* [Job item]:
Copy out the material starting with the line containing "Where is the" and going on through the line containing "What is the minimum value for REF_xmin?", leaving the pictures out. Reproduce each line unchanged.

* [Input data]:
######

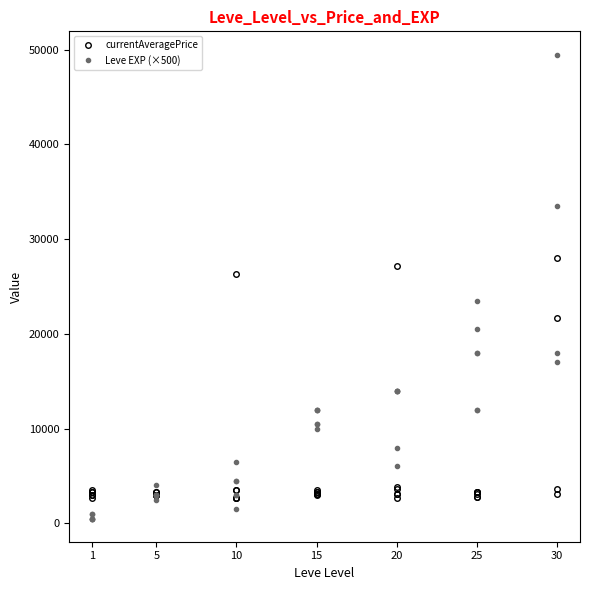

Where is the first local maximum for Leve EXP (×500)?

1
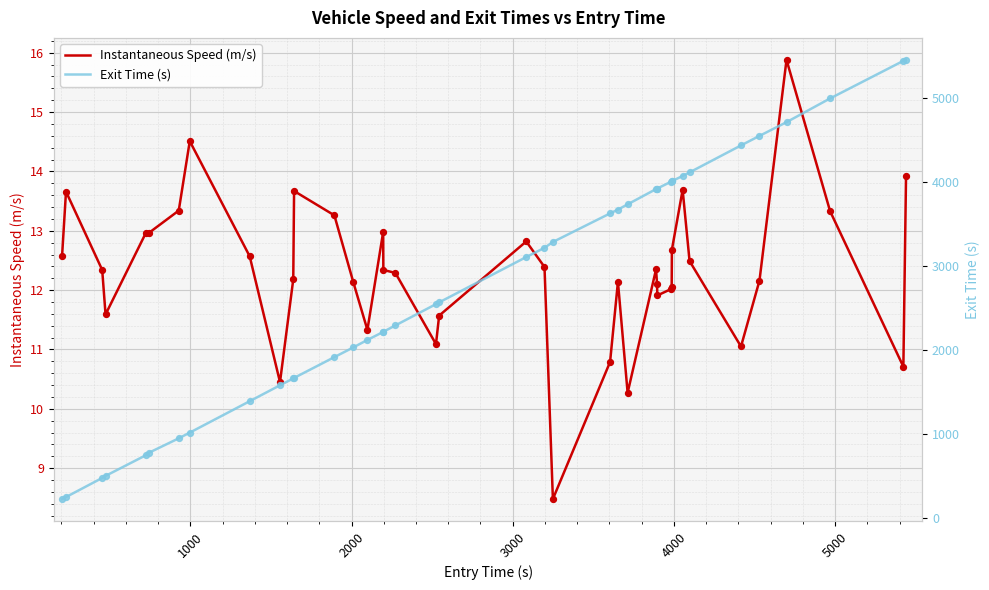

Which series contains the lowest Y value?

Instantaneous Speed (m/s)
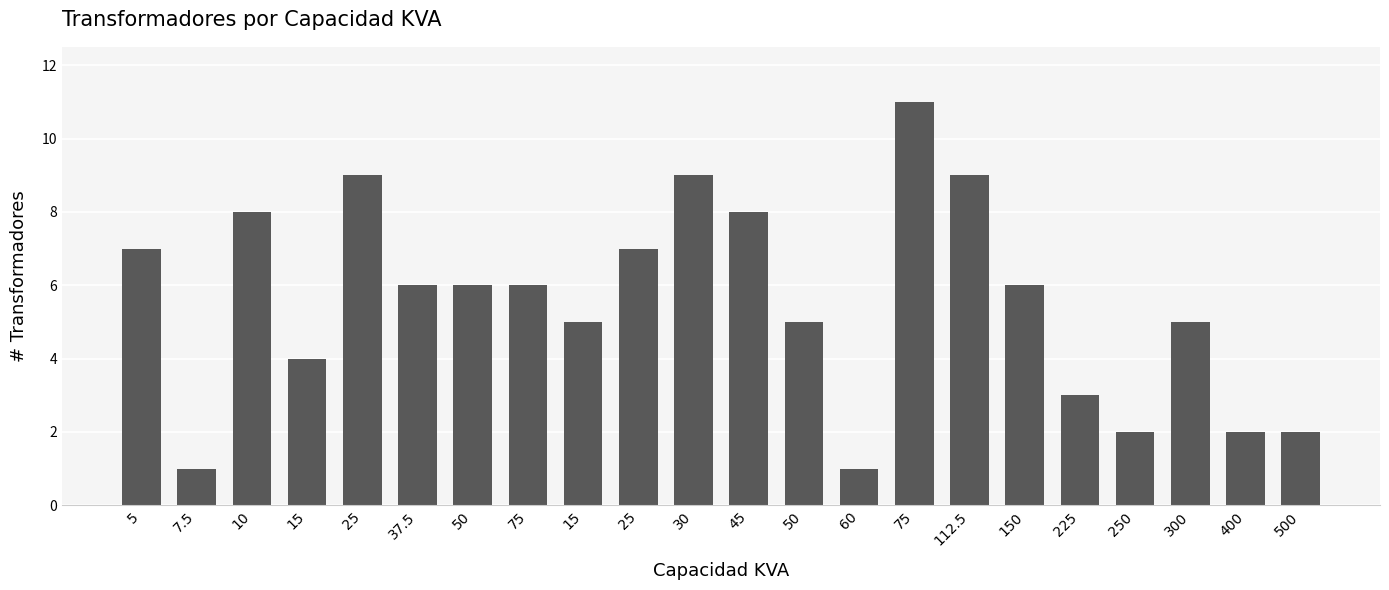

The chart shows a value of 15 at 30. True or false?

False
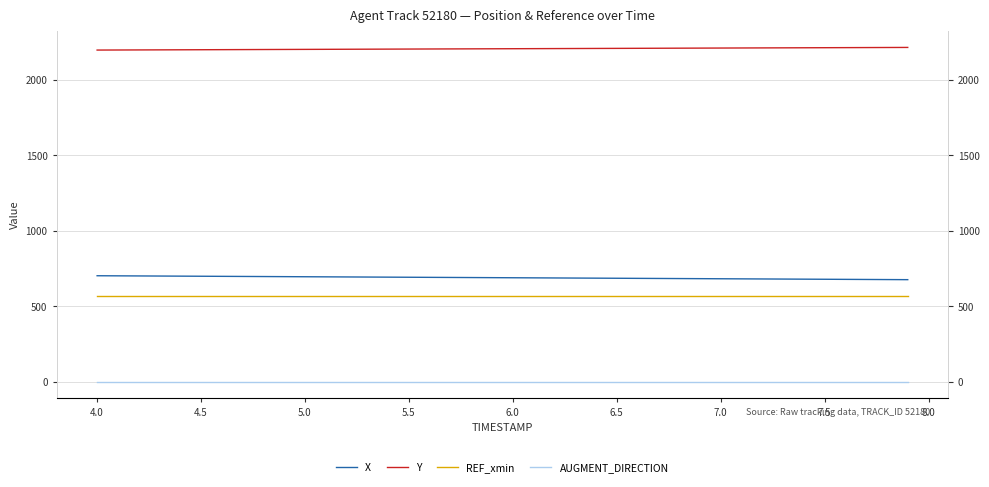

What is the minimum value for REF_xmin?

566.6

######

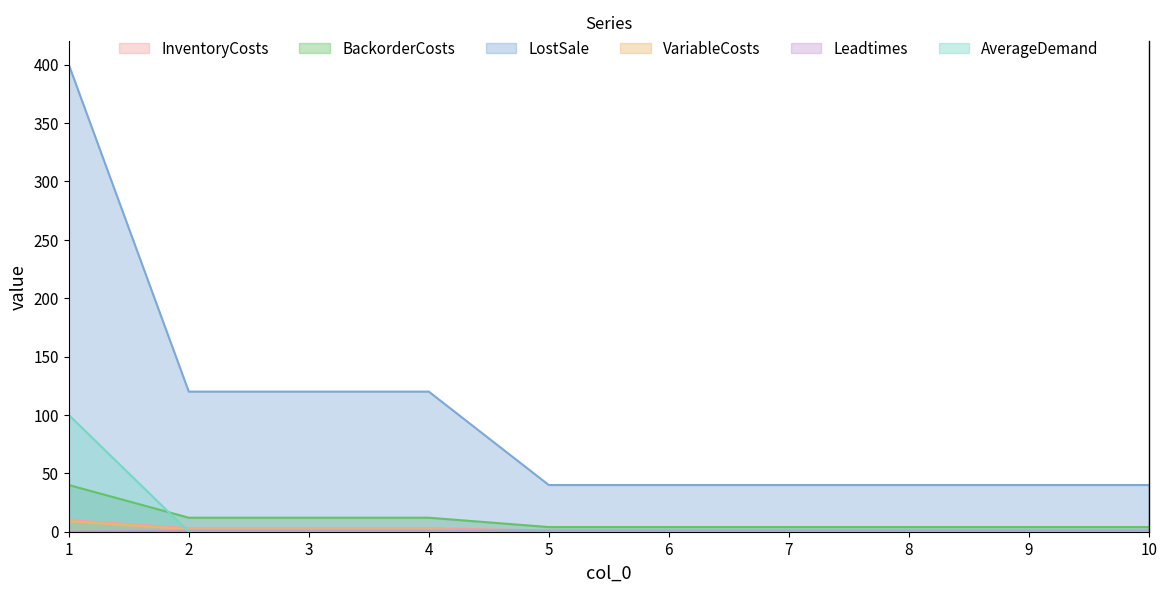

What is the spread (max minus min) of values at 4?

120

######

* [Answer space]:
Where is the first local maximum for Leve EXP (×500)?

1

Which series contains the lowest Y value?

Instantaneous Speed (m/s)

The chart shows a value of 15 at 30. True or false?

False

What is the minimum value for REF_xmin?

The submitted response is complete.